Yaşanılan tüm bu saldırıları göğüsleyebilenler üniversiteden mezun oluyorlar. Onca çabanın ardından, ekmeğinden kısarak bizleri okutmaya çalışan ailelerimizin bütün umutları tükeniyor. Çünkü üniversiteyi bitirmesine rağmen çocuğu milyonlarca işsizden biri oluyor.
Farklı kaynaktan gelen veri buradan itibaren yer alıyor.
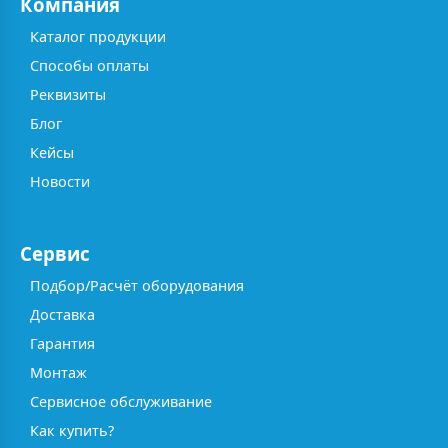
Компания
Каталог продукции
Способы оплаты
Реквизиты
Блог
Кейсы
Новости
Сервис
Подбор/Расчёт оборудования
Доставка
Гарантия
Монтаж
Сервисное обслуживание
Как купить?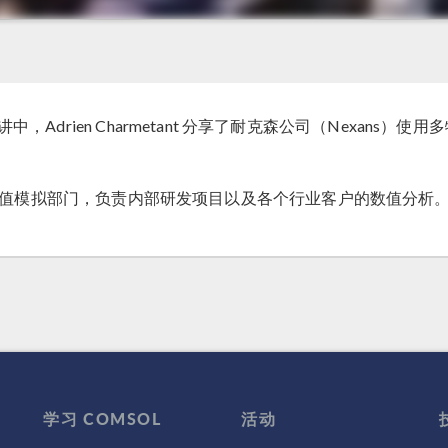
演讲中，Adrien Charmetant 分享了耐克森公司（Nexa
研究中心的数值模拟部门，负责内部研发项目以及各个行业客户的数值分析
学习 COMSOL
活动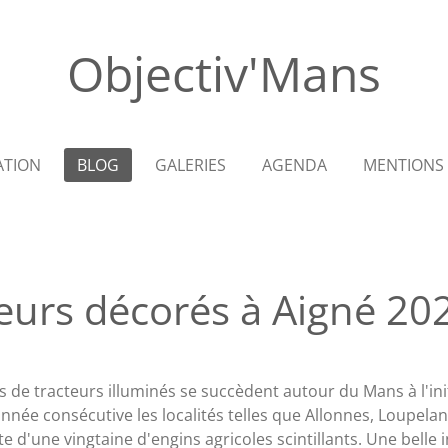
Objectiv'Mans
ATION
BLOG
GALERIES
AGENDA
MENTIONS 
teurs décorés à Aigné 20
 de tracteurs illuminés se succèdent autour du Mans à l'initi
année consécutive les localités telles que Allonnes, Loupelan
te d'une vingtaine d'engins agricoles scintillants. Une belle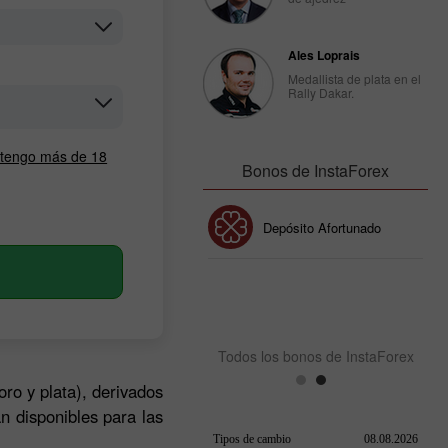
Ales Loprais
Medallista de plata en el
Rally Dakar.
e tengo más de 18
Bonos de InstaForex
Bono de 30%
Depósito Afortunado
Bono del Club InstaForex
Todos los bonos de InstaForex
oro y plata), derivados
n disponibles para las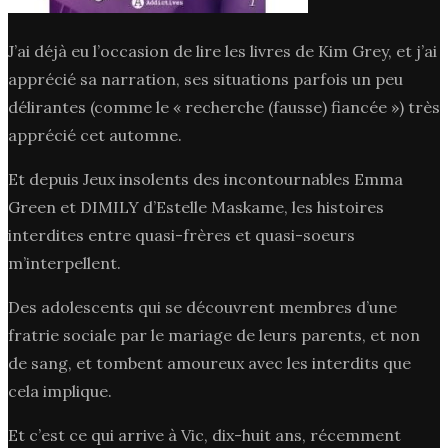
J’ai déjà eu l’occasion de lire les livres de Kim Grey, et j’ai
apprécié sa narration, ses situations parfois un peu
délirantes (comme le « recherche (fausse) fiancée ») très
apprécié cet automne.
Et depuis Jeux insolents des incontournables Emma
Green et DIMILY d’Estelle Maskame, les histoires
interdites entre quasi-frères et quasi-soeurs
m’interpellent.
Des adolescents qui se découvrent membres d’une
fratrie sociale par le mariage de leurs parents, et non
de sang, et tombent amoureux avec les interdits que
cela implique.
Et c’est ce qui arrive à Vic, dix-huit ans, récemment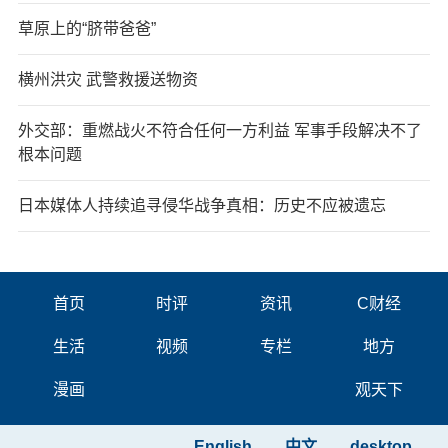
草原上的“脐带爸爸”
横州洪灾 武警救援送物资
外交部：重燃战火不符合任何一方利益 军事手段解决不了
根本问题
日本媒体人持续追寻侵华战争真相：历史不应被遗忘
首页
时评
资讯
C财经
生活
视频
专栏
地方
漫画
观天下
English
中文
desktop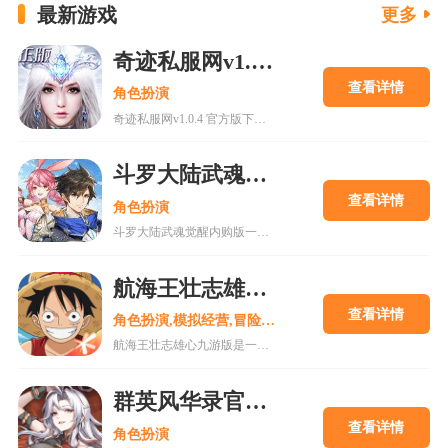
最新游戏
更多
奇迹私服网v1.0.4 官方版下载
查看详情
角色扮演
奇迹私服网v1.0.4 官方版下载是一款经典魔幻系列RPG大型多人在线动作手游，MU世界观强势来袭重现纷争四起的奇迹大陆，五大王国作为勇者诞生的背景屹立在不同的区域。多种族设定让职业选择更加丰富，各有千秋的天赋能力会在战斗中大放异彩，无论是狩猎邪恶势力又或者是征讨对手都有着举足轻重的作用，马上加入一展雄心壮志。
斗罗大陆武魂觉醒内购版
查看详情
角色扮演
斗罗大陆武魂觉醒内购版一款最新公测的玄幻修仙手游，经典IP改编，游戏高度还原人物剧情，上线就送礼包，魂器魂环应有尽有，等级越高福利越多，收集角色搭配阵容，自动匹配真人玩家。18183手游网为您提供斗罗大陆武魂觉醒内购版下载。
航海王壮志雄心九游版
查看详情
角色扮演,模拟经营,冒险解谜
航海王壮志雄心九游版是一款腾讯魔方工作室制作的海贼王正版格斗手游，游戏玩法类似火影忍者手游，玩家可以在游戏中召集你喜欢的海贼王角色一起冒险，组建属于你的最强海贼团。游戏还原原作剧情故事，丰富的主线故事流程，再一次和草帽一伙踏上伟大航道。喜欢的快来18183下载吧~
群英风华录官方正版2025
查看详情
角色扮演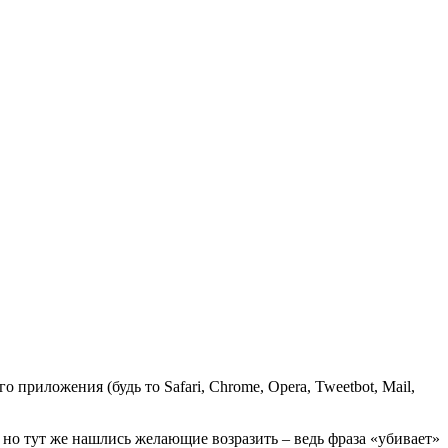
приложения (будь то Safari, Chrome, Opera, Tweetbot, Mail,
 но тут же нашлись желающие возразить – ведь фраза «убивает»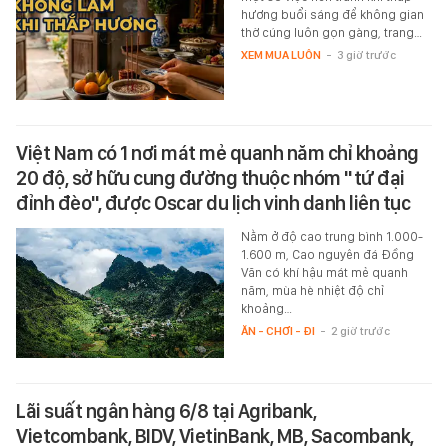
hương buổi sáng để không gian
thờ cúng luôn gọn gàng, trang…
XEM MUA LUÔN
-
3 giờ trước
Việt Nam có 1 nơi mát mẻ quanh năm chỉ khoảng
20 độ, sở hữu cung đường thuộc nhóm "tứ đại
đỉnh đèo", được Oscar du lịch vinh danh liên tục
Nằm ở độ cao trung bình 1.000-
1.600 m, Cao nguyên đá Đồng
Văn có khí hậu mát mẻ quanh
năm, mùa hè nhiệt độ chỉ
khoảng…
ĂN - CHƠI - ĐI
-
2 giờ trước
Lãi suất ngân hàng 6/8 tại Agribank,
Vietcombank, BIDV, VietinBank, MB, Sacombank,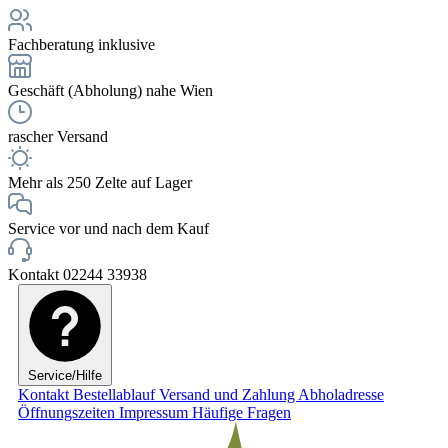
Fachberatung inklusive
Geschäft (Abholung) nahe Wien
rascher Versand
Mehr als 250 Zelte auf Lager
Service vor und nach dem Kauf
Kontakt 02244 33938
Service/Hilfe
Kontakt
Bestellablauf
Versand und Zahlung
Abholadresse
Öffnungszeiten
Impressum
Häufige Fragen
İşte bizler eğitim sisteminin bu derece kokuşmuş, eğitimin bir meta gibi alınıp satıldığı, okulların ticarethaneye, bizlerin de müşteriye dönüştürüldüğü böyle bir sistemde okumaya çalışan gençleriz. Tüm bu sorunlar biz işçi-emekçi çocuklarının ortak sorunu. Bu ortak sorunlar hepimizi biraraya getiriyor. Hepimizi aynı son bekliyor. Bizler geleceğin işsizleri olarak yetiştirilmeye çalışılıyoruz. Kimimiz işin daha başındayız, kimimiz sonuna gelmişiz. Ama bizleri biraraya getiren sadece sorunlarımızın ortak olması değil. Çünkü sorunlarımızın çözümü de ortak. Bizlere dayatılan bu sistemi ortadan kaldırmak ve eğitimin herkese eşit, parasız, bilimsel olarak verilmesi için ortak taleplerimiz etrafında birleşmek ve mücadele etmek zorundayız. Sessiz kalmak saldırıları onaylamak demektir. Bizlere dayatılan bu eğitim sistemini ortdan kaldırmak bizlerin elinde, bizlerin örgütlenip mücadele etmesinde. Tüm bu saldırılara cevap vermek, herkesin eğitim hakkından ayrımsız ve parasız yararlanması için mücadele eden ve bunun için varolan Ankara Liseli Gençlik Platformu olarak sizleri sorunlarımıza sahip çıkmaya ve sorunlar karşısında ortak çözümler üretmeye çağırıyoruz. Sizleri ALGP saflarında örgütlenmeye ve mücadele etmeye &ccedi;ağırıyoruz.

Kurtuluş yok tek başına, ya hep beraber ya hiçbirimiz!
Herkese eşit, parasız, bilimsel, anadilde, demokratik eğitim!